Editing. It's only after you have shaped the draft the way you want it, have used the wording and sentences to say it as you want to say it, and have included all the material you want to include, that you should move on to editing. Editing takes care of errors, such as spelling errors, grammar errors, punctuation errors. For a brief introcuction to punctation, go to my online punctuation rules. This material is part of a web lesson on sentence structure. Sometimes this process is referred to as proofreading, and I would suggest that you read Handbook of Tecnical Writing's section on proofreading. There you will find a page of proof reader's marks and a list of proofreading stages. We're not doing editing justice here at all--in many writing programs you can take a full class on editing.

Report Apparatus. So you think you're done now, but no, you still have to add the report apparatus, the elements of a formal report. Read Handbook of Tecnical Writing's section on formal reports. The assignment for this paper asked you to use a letter of transmittal, a title page, a table of contents, and an abstract for your front matter. Read about these in HTW to see what they are and to find out about how you are supposed to number them. There is an example of a formal report in this section of the book. The book calls for and "executive summary." You do NOT need to write one of those for this assignment. You do need a reference page, but you should follow the APA style for documentation (see "documenting sources" in HTW for details). If you can't lay your hands on the Handbook, look at a basic introduction to formal report elements online.

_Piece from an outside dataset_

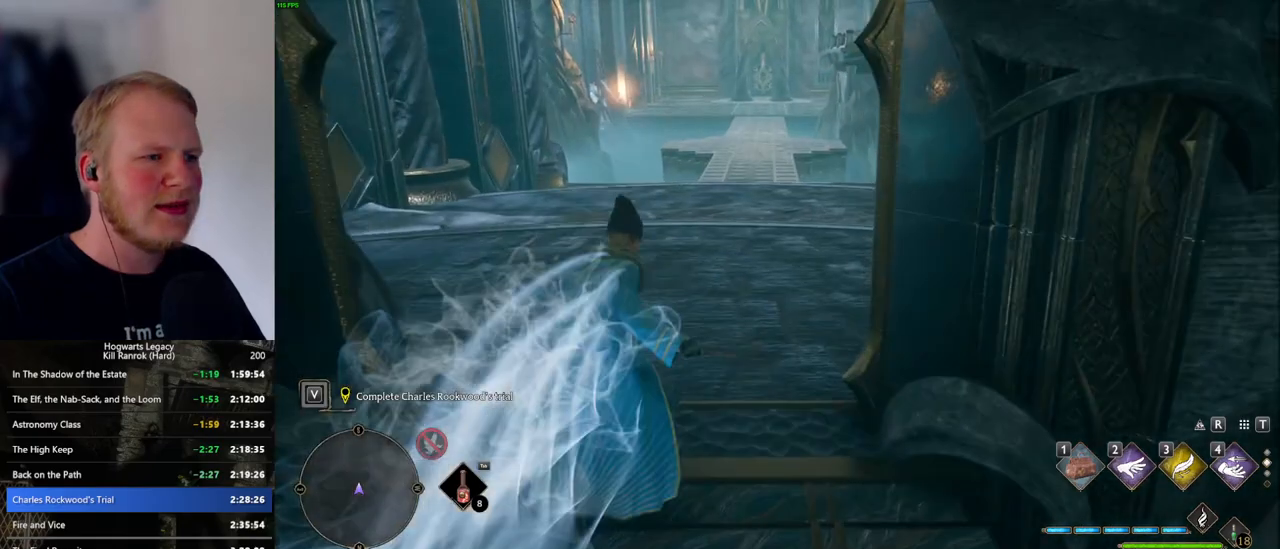
{"keys": ["space", "w"], "mouse": [], "events": []}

Your Assignment for next time is to . . .

Write a final draft of your discourse-in-your-field paper. Compose the letter of transmittal, the title page, the table of contents, and the abstract (see entries in HTW). Send the final draft of the report, its front matter, the references, and the appendix to me as an email attachment. If you are still having trouble conceptualizing the structure of an empirical research report, take a look at this example (about the control of pollen in maize). It has the Introduction with a lit review, the methods section, the results and discussion section, and the conclusions. It does NOT have the report apparatus, and it is NOT in APA format (though it is very close to APA), so in these respects it is not a good example, but the overall patter of the report proper is.

The assignment calls for you to hand in the doucment you analyze as an appendix. If you can scan that document and send it as a PDF, fine. If not, you may get that to me as a hard copy document. Contact me if you have problems getting that to me. Here is my scoring rubric of this paper. You can use it as a checklist to verify that you're on the right course. You may also look at a report by Robert Jentz. This report is a very good example of the kind of report I'm looking for; the only real criticism I have of it is that the purpose statement does not come early enough in the introduction.

Read Lannon's discussion of documents and project cycles.